However, the impact of these rate cuts has not been uniformly felt across all lending products. Personal loan rates have remained notably high, with minimal adjustments following the RBA's policy changes. Of the 75 providers tracked, only six have reduced rates since the August cut, and just four passed on the full 0.25 percentage point reduction across all products. This disparity highlights the differing factors that influence interest rates for secured versus unsecured loans.

The primary reason for this disconnect lies in the nature of the loans themselves. Mortgages are secured loans, backed by property assets, which inherently carry less risk for lenders. As a result, mortgage rates are more directly influenced by changes in the cash rate. In contrast, personal loans are typically unsecured, meaning they lack collateral. Lenders, therefore, base interest rates on the perceived credit risk of the borrower rather than solely on monetary policy adjustments.

For borrowers with excellent credit histories, personal loan rates may start from as low as 5%. However, individuals with less favorable credit profiles could face rates that are double or even higher.
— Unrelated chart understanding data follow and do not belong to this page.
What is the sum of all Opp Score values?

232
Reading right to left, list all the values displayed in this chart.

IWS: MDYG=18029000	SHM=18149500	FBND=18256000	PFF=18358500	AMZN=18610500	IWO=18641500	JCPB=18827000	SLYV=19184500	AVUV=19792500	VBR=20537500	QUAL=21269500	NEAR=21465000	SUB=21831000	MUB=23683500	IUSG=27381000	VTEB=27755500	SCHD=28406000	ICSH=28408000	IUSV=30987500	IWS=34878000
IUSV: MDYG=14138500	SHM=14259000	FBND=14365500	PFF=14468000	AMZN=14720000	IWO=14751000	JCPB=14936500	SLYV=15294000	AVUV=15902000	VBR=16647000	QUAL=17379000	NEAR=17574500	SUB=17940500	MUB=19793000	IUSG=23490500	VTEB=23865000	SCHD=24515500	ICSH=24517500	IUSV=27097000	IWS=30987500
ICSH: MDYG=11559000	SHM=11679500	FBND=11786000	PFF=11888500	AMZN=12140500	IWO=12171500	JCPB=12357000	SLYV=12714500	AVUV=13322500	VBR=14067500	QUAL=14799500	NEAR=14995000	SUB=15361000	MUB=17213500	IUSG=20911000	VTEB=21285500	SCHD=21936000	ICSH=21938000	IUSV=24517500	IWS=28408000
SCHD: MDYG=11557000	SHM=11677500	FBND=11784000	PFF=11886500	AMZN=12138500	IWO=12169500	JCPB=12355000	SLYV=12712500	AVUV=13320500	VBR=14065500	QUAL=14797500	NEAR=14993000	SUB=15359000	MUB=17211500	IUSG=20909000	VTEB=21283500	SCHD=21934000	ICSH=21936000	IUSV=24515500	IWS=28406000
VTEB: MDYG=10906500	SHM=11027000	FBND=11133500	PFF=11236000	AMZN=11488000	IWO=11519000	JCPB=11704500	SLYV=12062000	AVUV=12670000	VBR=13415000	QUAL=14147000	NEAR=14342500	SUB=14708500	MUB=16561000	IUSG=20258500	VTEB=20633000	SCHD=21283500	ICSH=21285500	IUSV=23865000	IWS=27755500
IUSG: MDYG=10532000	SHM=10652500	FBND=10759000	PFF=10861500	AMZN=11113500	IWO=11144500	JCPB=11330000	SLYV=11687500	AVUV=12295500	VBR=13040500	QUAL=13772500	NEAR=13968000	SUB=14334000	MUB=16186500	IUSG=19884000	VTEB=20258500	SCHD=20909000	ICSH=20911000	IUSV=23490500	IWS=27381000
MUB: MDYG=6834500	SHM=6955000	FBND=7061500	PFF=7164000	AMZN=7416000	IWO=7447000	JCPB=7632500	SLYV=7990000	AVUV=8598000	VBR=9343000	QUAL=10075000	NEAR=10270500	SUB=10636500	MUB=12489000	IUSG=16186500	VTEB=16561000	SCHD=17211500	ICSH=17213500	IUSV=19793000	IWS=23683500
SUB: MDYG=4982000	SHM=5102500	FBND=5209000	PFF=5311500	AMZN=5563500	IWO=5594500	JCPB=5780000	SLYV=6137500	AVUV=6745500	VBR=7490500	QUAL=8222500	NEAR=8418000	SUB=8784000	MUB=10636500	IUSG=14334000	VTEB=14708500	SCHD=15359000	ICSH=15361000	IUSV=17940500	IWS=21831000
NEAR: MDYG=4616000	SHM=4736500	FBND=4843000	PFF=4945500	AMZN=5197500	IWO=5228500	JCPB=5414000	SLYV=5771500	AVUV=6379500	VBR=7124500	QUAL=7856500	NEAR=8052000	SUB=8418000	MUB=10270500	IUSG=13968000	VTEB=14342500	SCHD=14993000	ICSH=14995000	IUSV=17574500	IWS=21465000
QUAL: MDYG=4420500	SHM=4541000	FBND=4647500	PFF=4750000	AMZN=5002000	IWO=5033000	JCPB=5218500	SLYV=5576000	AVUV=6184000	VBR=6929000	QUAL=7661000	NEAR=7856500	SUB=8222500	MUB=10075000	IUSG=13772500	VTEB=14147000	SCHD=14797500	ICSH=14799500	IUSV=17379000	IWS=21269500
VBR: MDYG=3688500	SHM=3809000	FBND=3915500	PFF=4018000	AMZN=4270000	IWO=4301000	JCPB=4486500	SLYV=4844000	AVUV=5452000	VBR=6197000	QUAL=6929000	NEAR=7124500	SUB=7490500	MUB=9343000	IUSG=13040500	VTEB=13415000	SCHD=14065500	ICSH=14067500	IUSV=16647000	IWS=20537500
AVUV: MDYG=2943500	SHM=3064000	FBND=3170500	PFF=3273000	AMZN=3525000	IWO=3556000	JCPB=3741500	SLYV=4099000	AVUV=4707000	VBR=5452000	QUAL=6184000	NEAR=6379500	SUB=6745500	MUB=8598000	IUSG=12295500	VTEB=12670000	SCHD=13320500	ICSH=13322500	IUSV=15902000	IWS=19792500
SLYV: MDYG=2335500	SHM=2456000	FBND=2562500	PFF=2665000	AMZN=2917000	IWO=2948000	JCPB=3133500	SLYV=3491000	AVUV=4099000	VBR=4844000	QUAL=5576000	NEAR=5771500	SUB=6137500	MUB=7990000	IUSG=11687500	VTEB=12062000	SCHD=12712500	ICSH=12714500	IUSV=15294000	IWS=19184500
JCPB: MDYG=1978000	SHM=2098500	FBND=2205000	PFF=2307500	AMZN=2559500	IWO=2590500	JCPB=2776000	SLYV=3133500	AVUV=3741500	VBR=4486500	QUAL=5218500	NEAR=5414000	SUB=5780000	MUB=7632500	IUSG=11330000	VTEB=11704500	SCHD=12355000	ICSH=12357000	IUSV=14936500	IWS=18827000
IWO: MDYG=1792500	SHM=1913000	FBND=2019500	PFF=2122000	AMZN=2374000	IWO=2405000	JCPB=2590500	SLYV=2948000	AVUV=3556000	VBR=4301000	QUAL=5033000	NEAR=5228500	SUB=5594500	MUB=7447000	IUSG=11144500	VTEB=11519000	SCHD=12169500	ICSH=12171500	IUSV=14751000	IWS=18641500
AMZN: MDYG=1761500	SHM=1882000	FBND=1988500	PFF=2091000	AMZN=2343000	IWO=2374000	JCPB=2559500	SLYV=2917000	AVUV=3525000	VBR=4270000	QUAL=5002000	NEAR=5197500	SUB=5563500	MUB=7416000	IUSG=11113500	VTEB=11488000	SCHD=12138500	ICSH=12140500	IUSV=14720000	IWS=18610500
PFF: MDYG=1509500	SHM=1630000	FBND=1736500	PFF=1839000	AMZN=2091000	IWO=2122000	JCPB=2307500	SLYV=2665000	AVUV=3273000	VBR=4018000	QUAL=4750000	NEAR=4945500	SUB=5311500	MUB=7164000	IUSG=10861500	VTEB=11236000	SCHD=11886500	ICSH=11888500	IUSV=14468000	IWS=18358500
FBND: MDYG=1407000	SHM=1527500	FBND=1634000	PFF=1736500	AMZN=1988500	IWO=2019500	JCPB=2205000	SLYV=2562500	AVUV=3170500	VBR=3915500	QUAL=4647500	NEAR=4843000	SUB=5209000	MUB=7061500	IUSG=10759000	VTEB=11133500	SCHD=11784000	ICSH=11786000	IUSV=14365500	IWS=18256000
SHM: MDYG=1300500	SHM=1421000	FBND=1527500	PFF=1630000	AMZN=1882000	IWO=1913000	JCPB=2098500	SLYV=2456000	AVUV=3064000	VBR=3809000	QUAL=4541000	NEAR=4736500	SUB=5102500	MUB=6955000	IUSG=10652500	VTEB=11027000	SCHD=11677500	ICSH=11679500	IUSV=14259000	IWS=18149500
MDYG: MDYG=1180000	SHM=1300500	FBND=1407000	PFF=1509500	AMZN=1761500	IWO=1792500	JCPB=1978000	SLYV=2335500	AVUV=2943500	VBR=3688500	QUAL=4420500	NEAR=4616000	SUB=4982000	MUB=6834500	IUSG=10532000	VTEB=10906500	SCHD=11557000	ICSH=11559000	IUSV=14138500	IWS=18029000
This variance underscores the importance of maintaining a strong credit score and understanding the factors that lenders consider when determining interest rates.

Prospective borrowers are advised to shop around and compare offers from various lenders. Additionally, exploring options such as secured personal loans, which involve providing collateral, may result in more favorable interest rates. As always, it's crucial to read the terms and conditions carefully and ensure that the loan aligns with one's financial situation and repayment capacity.